Investitionen aus China und Russland
Vor gut zwei Wochen meldete die Zeitung der Kommunistischen Partei in China, dass Peking 800 Millionen Yuan (etwa 100 Millionen Euro) in Kuba investieren wolle, um die Wasserinfrastruktur, die Digitalisierung und die Entwicklung der Pharmaindustrie zu stärken.
Vor allem in der kubanischen Sonderhandelszone Mariel war China bisher aktiv. Die Volksrepublik verfolgt zwei Ziele: Sie will den dortigen Tiefseehafen nutzen, um Waren umzuladen und in die USA zu transportieren. Und sie will sich durch die Unterstützung Venezuelas und Kubas Zugang zu Ölquellen sichern.
Besonders wichtig für beide Länder ist zudem Russland. Mit Offiziellen aus Moskau haben sich sowohl kubanische als auch venezolanische Vertreter gerade erst getroffen. Der russische Präsident Wladimir Putin versprach Maduro bei dessen Besuch in Moskau am 25. September erneut seine Unterstützung. Anfang Oktober reiste der russische Premierminister Dmitrij Medwedew für zwei Tage nach Havanna.
"Der US-Außenpolitik wird eine Grenze gesetzt"
Moskau will ein Gegengewicht in der Region darstellen. "Das ist auch ein Druckmittel gegen die USA", sagt Maihold. Erhöht Washington den Druck auf Venezuela und Kuba, steigt die Unterstützung der Russen für die beiden krisengeplagten Staaten. Damit wäre es auch schwieriger, eines der Regime zu Fall zu bringen. "Damit wird der US-Außenpolitik eine Grenze gesetzt", sagt Maihold.
Russland setzt in Kuba darauf, beim Ausbau und der Verbesserung von Infrastruktur zu helfen - und bei der Eigenproduktion von Öl. Medwedew besuchte im Norden Kubas ein Bohrvorhaben, das von der russischen Zarubezhneft und der kubanischen Cubapetroleo zusammen entwickelt wird, beides Staatsunternehmen. Innerhalb von zwei Jahren will Zarubezhneft 30 Bohrlöcher bohren, eine Investition von rund 100 Millionen Euro, berichtet die staatliche russische Nachrichtenagentur Sputnik. Kuba soll weniger von Importen abhängig sein.

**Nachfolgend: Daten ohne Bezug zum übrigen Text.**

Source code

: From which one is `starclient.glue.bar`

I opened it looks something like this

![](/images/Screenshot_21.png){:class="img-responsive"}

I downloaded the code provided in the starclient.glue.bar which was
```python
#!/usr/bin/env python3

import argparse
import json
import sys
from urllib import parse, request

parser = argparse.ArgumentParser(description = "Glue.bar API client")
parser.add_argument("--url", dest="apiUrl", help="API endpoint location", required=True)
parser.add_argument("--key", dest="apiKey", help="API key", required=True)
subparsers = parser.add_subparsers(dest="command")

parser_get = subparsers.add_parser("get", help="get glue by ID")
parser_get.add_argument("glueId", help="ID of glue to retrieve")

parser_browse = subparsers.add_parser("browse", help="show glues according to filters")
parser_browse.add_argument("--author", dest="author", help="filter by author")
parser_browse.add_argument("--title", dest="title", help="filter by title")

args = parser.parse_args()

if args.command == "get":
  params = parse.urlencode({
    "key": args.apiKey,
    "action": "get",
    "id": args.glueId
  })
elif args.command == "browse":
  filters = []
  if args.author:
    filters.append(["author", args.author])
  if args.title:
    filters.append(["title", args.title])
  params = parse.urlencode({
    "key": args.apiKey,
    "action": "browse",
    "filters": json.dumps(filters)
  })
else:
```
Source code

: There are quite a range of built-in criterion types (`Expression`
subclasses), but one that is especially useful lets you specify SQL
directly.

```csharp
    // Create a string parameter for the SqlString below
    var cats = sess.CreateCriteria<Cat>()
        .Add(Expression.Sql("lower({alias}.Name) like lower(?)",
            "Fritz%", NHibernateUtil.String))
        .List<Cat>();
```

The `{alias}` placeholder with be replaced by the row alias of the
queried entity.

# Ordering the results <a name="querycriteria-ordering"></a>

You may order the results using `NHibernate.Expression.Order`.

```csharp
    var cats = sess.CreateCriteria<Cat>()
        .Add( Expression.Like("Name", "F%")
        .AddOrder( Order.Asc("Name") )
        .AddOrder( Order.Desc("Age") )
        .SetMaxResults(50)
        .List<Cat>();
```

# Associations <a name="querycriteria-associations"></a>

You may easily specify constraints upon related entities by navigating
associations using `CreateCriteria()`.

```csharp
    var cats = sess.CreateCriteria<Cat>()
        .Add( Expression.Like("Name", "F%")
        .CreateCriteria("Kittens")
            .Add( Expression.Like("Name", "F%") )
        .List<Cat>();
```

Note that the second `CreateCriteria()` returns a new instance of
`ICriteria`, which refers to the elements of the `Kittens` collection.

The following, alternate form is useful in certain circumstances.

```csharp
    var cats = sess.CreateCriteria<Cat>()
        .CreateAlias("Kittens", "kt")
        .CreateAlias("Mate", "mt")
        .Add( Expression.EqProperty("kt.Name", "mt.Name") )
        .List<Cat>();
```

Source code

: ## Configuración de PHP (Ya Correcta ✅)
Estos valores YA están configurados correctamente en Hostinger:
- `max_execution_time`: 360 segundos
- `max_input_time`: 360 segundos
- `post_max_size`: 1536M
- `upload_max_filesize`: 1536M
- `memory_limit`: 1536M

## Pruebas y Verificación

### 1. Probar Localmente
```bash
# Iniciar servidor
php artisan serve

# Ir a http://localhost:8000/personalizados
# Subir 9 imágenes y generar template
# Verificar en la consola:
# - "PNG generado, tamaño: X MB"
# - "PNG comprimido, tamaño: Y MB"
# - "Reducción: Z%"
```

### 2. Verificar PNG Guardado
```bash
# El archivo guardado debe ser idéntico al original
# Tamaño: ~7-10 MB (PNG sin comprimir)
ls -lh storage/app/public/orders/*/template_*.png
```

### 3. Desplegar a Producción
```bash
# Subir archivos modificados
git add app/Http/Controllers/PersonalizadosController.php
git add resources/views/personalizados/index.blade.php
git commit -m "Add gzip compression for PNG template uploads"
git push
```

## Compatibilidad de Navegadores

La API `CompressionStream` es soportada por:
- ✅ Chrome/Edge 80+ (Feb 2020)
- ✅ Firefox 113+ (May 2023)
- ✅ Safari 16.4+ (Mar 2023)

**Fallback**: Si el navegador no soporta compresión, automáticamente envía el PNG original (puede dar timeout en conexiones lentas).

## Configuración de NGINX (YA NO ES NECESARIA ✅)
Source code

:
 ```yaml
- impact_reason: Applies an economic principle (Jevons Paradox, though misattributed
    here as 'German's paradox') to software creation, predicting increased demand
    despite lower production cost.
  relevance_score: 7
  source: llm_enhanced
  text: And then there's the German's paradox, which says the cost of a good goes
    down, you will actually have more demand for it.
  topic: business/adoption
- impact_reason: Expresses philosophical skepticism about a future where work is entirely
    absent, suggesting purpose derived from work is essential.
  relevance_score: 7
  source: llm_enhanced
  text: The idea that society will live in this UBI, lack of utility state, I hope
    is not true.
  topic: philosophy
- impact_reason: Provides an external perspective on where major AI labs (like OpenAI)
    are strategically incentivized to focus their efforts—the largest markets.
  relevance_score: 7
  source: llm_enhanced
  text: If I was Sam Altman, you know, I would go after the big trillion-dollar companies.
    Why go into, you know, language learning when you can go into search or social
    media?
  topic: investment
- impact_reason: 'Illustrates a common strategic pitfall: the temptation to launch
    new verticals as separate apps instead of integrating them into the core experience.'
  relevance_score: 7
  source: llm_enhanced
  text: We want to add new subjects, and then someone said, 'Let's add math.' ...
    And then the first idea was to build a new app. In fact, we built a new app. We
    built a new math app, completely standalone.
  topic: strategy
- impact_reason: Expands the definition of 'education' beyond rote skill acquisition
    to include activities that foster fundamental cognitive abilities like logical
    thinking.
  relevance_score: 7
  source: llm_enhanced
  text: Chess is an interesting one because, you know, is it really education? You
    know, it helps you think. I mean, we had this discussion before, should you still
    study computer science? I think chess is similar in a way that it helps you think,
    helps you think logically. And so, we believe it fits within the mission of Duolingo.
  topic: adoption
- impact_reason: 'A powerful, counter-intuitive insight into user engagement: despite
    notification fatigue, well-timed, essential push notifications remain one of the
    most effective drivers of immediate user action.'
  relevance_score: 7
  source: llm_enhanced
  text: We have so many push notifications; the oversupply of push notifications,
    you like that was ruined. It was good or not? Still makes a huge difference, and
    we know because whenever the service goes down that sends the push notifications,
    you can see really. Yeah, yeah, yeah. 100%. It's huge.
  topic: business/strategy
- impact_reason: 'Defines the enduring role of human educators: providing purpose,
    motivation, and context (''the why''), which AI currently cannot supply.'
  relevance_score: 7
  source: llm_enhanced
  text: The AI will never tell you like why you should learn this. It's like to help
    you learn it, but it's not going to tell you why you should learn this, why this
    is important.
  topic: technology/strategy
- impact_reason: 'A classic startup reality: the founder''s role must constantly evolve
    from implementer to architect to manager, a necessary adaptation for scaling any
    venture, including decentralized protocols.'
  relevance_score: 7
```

Das Problem: Die russischen, vor allem aber auch die chinesischen Maßnahmen sind mittel- bis langfristig ausgelegt. Zwar helfen russische Getreidelieferungen im Kampf gegen die Lebensmittelarmut. Aber was bleibt, ist die Ölkrise. Und so warten die Kubaner nicht nur auf Benzin oder den Bus. Sie warten, bis auf weiteres, auch auf neue Tanker aus Venezuela.